Pfizer had also argued for conformity of language between s 70(5)(a) and s 70(5)(b) which both refer to “pre-TGA marketing approval”. Pre-TGA marketing approval, in relation to a substance, is defined by s 70(6) as an approval (however, described) by a Minister, or a Secretary to a Department to: (a) market the substance, or a product containing the substance, in Australia; or import into Australia the substance, or a product containing the substance. Pfizer contended that the expression “pre-TGA” was shorthand for “preTherapeutic Goods Act”. On this basis it was argued that as a first regulatory approval date before the commencement of the TGA, under which the ARTG was established, referred to marketing approval, then where “no-pre-TGA marketing approval” had been given, i.e. after the commencement of the TGA, s 70(5)(a) must be read so as to include the words “for marketing in Australia”.
However, the Court did not agree with this interpretation, observing that the TGA also provides for certain exemptions and approvals to permit marketing of the goods in Australia prior to inclusion in the ARTG. These may be given in certain, situations, for example, to allow stockpiling to deal with a potential or actual threat to public health or for sole experimental purposes in humans.

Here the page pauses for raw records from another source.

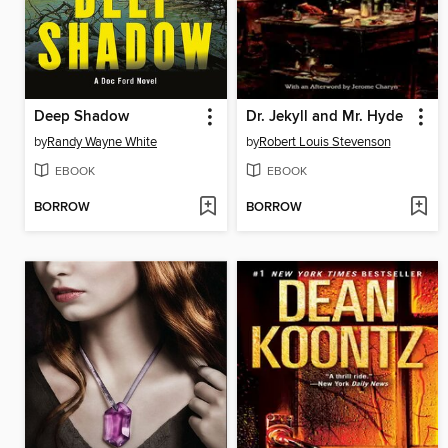
Deep Shadow
Dr. Jekyll and Mr. Hyde
by
Randy Wayne White
by
Robert Louis Stevenson
EBOOK
EBOOK
BORROW
BORROW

Such circumstances, although within the regime of the TGA, were considered by the Court to be examples of preTGA marketing approval, “in the sense that it would be an approval given before the regime of the TGA is complied with in respect of the goods in question”.
This is an interesting conclusion as Pfizer’s interpretation that “pre-TGA” was shorthand for “pre-Therapeutic Goods Act” was one which had, up until now, been commonly accepted. Whilst the Court’s finding on this point is merely obiter, and it is likely to be a rare occurrence where such circumstances might apply, patentees seeking an extension of patent term should be mindful of any such exemptions or approvals which may have been granted before an inclusion of the goods in the ARTG as this may bring forward the timing of their application for an extension.